> [Exercise tasks]
1: List every online service that the Aspen card emergency appeal names as a way to donate.
2: Write what comes next in the Aspen card emergency appeal, starting after its final sentence.

Donate to this emergency via CAF, JustGiving or PayPal Giving. Alternatively, post a cheque to: Positive Action in Housing, 98 West George St Glasgow G2 1PJ. For other ways to give, visit our donate page. Companies can ask us to invoice them by emailing us.

Finally, watch out for updates on our blog or follow us on Facebook, Twitter or Instagram. And please use hashtag #AspenCardScandal and tag @positiveactionh if you want use social media to highlight this scandal.

More Facts

  • Glasgow has the highest proportion of dispersed asylum seekers of any city, with several hundred believed to be affected.
  • Since last week, hundreds of people have been calling the Home Office contracted helpline MigrantHelp, with many people waiting for hours to be put through and hanging up in frustration. Those who got through were often given varying answers, including that Prepaid Financial Services would call, or that they should call charities for help.
  • In the week beginning May 24, Positive Action in Housing received more than 350 calls and emails requesting help with food, baby milk and nappies. Some families sent us heartbreaking images of empty food cupboards and fridges, asking for milk and nappies for children and babies.
  • Recognising the scale of the emergency, the charity began the distribution of food vouchers and crisis grants to around 200 families. Caseworkers sent block lists of urgent cases to the Home Office to request working Aspen cards with credit on them. Self help guidance was distributed. Because of the high numbers of cases concerning babies and children, our volunteers spent the long weekend delivering around 100 emergency food packs, including baby milk and nappies. We also signposted a further 100 people to Glasgow Central Mosque, Al Khair Foundation, the Drill Pantry in the East End of Glasgow and other food sources.

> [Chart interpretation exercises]
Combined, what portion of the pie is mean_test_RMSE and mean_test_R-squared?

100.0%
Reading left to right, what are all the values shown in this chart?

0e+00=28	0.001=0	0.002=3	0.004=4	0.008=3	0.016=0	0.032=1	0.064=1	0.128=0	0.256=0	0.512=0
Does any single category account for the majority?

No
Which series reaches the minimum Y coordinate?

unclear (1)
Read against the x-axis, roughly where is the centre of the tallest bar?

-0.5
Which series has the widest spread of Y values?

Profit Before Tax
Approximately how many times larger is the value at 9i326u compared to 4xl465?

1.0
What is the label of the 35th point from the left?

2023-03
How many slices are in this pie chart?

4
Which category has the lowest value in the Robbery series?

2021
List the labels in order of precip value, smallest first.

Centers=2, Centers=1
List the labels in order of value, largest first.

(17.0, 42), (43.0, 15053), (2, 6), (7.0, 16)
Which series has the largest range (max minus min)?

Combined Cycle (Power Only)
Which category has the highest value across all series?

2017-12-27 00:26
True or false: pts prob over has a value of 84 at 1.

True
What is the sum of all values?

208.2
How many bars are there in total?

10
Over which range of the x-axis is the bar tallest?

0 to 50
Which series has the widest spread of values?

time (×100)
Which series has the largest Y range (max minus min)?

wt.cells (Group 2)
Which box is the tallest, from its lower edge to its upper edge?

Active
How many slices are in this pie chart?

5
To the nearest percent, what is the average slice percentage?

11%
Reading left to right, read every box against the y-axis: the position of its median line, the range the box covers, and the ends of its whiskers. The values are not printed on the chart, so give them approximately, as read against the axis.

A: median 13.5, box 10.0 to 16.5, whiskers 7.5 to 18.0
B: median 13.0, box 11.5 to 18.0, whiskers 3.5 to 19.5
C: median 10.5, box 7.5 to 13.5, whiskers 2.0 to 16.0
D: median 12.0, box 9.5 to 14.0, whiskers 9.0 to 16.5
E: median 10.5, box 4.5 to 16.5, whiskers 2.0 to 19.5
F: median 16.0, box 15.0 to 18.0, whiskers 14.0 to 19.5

> [Replies]
1: CAF, JustGiving, PayPal Giving

2:
  • We understand that the Home Office has issued some emergency crisis payments through accommodation providers who went round to a few peoples addresses with crisis payments, although this was hindered by the MigrantHelp helpline being overloaded with calls.
  • Asylum seekers are now stuck with a broken card payment system and we anticipate more problems for some time to come.The new card system is deeply flawed and questions need to be asked of the Home Office and Prepaid FS about what went wrong.
  • In statements to press last week, the Home Office appeared to minimise the scale of the Aspen card problem, which was at odds with what NGOs were experiencing. For NGOs it was a full scale emergency. The Home Office also appeared to suggest the problems were the fault of asylum seekers for not activating their cards correctly. This is the wrong narrative. The problems being experienced lies with the card payment system itself and not the people who are supposed to be using it. Because of people being shifted to different addresses at a whim by the accommodation providers it has also meant cards went to the wrong addresses.